Records for this exercise
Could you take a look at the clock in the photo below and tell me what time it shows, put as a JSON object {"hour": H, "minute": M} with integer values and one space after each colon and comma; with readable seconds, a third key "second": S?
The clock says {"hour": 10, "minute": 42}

...

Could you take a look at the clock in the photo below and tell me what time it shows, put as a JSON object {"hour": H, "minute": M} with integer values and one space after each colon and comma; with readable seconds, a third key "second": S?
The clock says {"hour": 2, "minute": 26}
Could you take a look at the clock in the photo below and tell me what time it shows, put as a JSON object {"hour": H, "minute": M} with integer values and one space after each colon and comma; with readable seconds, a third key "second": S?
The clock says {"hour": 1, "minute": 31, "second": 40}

Exercise
Display every line of the data above that contains the string "says".

Complete answer
The clock says {"hour": 10, "minute": 42}
The clock says {"hour": 2, "minute": 26}
The clock says {"hour": 1, "minute": 31, "second": 40}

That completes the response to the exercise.